# Learning Meta Face Recognition in Unseen Domains
reader: ferres
complexity: 4-5
rating: 4
[paper](https://arxiv.org/abs/2003.07733)
Proposes an optimiation algorithm in which generalization is a constraint. The problem is a real word scenatio where you train a model on one domain and later apply it in a different domain.
**Example**

## Method
In a nutshell
> optimize the model parameters, such that after updating on the **meta-train** domains, the model also performs well on the **meta-test** domain.
This claim intuitively guides to the update rule:
$$
\nabla \mathcal{L}_M =
\gamma \color{purple}{\nabla \mathcal{L}_S(\theta)}
+ (1-\gamma) \nabla \left(\mathcal{L}_T(\theta - \alpha \color{purple}{\nabla \mathcal{L}_S(\theta)})\right),
$$
Where
* $\nabla \mathcal{L}_M$ -- Final Meta Loss
* $\nabla \mathcal{L}_S$ -- Loss for Meta-Train, **S**ource data (we pretend it is all the data we see)

Required tasks =>
• A. Copy out the meta face recognition notes from "# Learning Meta" to "the **meta-test** domain.", keeping every character unchanged.
• B. Arrange the lines of the records as a numbered list, from the line with "genus: Calea" to the line with "scientific name: Epargyreus clarus", both included, leaving out blank lines.

Provided data =>
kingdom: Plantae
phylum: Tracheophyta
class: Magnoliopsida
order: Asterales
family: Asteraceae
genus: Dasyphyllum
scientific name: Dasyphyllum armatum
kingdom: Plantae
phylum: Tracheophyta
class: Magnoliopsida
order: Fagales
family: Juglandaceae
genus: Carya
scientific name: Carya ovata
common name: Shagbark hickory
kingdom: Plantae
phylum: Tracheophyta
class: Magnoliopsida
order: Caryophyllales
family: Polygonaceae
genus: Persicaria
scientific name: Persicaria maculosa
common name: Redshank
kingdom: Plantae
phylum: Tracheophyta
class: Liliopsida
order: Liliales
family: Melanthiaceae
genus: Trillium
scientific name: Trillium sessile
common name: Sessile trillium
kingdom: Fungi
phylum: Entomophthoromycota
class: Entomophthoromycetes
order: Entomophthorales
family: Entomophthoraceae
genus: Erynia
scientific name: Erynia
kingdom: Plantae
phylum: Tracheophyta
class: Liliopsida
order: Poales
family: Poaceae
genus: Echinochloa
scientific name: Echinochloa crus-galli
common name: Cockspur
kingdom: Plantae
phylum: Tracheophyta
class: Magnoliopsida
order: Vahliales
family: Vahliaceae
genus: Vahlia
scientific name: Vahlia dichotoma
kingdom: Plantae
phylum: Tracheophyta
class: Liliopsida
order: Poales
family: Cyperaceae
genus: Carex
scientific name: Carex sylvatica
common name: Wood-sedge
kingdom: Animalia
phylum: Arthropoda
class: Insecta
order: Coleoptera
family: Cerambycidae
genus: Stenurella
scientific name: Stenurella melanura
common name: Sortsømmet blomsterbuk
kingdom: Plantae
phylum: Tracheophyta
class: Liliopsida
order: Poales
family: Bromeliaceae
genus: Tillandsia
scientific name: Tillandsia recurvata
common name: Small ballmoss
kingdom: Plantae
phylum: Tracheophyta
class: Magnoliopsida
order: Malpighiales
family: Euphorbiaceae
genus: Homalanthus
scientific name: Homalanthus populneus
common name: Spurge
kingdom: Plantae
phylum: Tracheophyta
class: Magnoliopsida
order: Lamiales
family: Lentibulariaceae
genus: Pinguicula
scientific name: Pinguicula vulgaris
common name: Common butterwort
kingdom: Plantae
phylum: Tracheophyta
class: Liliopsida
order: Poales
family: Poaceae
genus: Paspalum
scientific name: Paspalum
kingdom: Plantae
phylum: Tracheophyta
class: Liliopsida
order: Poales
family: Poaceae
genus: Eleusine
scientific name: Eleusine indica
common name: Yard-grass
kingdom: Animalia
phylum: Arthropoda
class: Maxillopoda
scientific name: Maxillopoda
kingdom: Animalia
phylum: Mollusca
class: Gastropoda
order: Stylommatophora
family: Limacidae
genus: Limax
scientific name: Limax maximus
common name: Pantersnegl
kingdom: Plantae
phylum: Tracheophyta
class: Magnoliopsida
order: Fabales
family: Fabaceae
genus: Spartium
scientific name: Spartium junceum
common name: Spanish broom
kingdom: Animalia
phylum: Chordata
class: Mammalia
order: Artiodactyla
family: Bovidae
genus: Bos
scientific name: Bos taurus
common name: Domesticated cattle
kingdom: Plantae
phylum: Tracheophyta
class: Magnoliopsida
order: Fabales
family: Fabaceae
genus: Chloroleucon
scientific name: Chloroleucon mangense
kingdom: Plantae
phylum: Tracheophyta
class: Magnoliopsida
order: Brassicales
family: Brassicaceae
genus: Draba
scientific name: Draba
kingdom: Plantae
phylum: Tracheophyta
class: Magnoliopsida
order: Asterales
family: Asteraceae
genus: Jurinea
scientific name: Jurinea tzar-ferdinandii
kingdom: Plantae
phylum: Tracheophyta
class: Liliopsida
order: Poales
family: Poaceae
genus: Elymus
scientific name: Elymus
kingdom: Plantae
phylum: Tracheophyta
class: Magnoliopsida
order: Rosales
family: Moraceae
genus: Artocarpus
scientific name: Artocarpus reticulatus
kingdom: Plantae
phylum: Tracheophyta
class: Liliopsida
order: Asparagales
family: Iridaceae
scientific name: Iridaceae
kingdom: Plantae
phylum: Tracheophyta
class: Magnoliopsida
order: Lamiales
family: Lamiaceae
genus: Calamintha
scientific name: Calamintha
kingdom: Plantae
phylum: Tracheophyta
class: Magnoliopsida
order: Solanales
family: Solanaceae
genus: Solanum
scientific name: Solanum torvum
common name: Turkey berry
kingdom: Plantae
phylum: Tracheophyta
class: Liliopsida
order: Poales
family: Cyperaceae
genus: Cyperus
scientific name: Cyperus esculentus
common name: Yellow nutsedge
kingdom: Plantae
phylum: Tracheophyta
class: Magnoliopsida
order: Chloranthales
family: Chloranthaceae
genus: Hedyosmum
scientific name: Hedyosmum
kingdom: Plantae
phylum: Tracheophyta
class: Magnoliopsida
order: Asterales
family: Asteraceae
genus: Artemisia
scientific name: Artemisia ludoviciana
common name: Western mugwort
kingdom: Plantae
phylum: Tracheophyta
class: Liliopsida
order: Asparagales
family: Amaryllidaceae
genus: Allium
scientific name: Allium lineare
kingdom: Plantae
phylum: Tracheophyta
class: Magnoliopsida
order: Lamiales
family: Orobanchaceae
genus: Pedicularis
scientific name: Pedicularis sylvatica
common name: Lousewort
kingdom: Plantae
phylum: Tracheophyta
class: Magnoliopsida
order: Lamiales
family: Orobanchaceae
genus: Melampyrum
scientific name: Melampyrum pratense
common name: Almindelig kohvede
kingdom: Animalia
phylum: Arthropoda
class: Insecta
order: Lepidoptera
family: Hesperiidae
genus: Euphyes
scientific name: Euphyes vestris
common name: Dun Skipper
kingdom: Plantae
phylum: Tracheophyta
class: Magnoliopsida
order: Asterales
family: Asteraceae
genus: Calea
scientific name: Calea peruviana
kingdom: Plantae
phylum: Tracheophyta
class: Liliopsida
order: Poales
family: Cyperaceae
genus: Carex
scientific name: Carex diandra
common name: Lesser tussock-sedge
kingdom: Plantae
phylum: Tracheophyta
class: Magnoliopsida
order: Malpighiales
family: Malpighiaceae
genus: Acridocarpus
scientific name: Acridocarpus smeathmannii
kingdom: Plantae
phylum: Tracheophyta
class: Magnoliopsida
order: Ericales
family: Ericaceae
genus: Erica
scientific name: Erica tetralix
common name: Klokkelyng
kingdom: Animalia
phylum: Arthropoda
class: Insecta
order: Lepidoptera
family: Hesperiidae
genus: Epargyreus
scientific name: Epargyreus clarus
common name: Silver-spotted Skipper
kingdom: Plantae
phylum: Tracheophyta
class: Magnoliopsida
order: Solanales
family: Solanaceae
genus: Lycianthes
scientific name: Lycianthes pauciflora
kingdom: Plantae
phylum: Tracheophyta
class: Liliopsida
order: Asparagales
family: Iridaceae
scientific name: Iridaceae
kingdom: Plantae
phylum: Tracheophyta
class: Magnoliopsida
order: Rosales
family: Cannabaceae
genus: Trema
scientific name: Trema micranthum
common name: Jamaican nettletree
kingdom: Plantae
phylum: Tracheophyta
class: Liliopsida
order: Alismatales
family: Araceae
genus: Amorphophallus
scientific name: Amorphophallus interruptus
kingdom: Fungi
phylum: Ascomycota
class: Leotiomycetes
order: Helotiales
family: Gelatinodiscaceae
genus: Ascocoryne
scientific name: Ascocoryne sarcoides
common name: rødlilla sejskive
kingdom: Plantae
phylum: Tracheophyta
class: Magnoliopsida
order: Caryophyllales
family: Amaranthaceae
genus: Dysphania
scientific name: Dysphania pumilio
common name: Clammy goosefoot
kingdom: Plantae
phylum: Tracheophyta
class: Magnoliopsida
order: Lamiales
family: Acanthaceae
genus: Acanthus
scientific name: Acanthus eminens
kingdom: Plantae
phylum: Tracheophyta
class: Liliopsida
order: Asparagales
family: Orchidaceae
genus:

Results in order =>
• A.
# Learning Meta Face Recognition in Unseen Domains
reader: ferres
complexity: 4-5
rating: 4
[paper](https://arxiv.org/abs/2003.07733)
Proposes an optimiation algorithm in which generalization is a constraint. The problem is a real word scenatio where you train a model on one domain and later apply it in a different domain.
**Example**

## Method
In a nutshell
> optimize the model parameters, such that after updating on the **meta-train** domains, the model also performs well on the **meta-test** domain.

• B.
1. genus: Calea
2. scientific name: Calea peruviana
3. kingdom: Plantae
4. phylum: Tracheophyta
5. class: Liliopsida
6. order: Poales
7. family: Cyperaceae
8. genus: Carex
9. scientific name: Carex diandra
10. common name: Lesser tussock-sedge
11. kingdom: Plantae
12. phylum: Tracheophyta
13. class: Magnoliopsida
14. order: Malpighiales
15. family: Malpighiaceae
16. genus: Acridocarpus
17. scientific name: Acridocarpus smeathmannii
18. kingdom: Plantae
19. phylum: Tracheophyta
20. class: Magnoliopsida
21. order: Ericales
22. family: Ericaceae
23. genus: Erica
24. scientific name: Erica tetralix
25. common name: Klokkelyng
26. kingdom: Animalia
27. phylum: Arthropoda
28. class: Insecta
29. order: Lepidoptera
30. family: Hesperiidae
31. genus: Epargyreus
32. scientific name: Epargyreus clarus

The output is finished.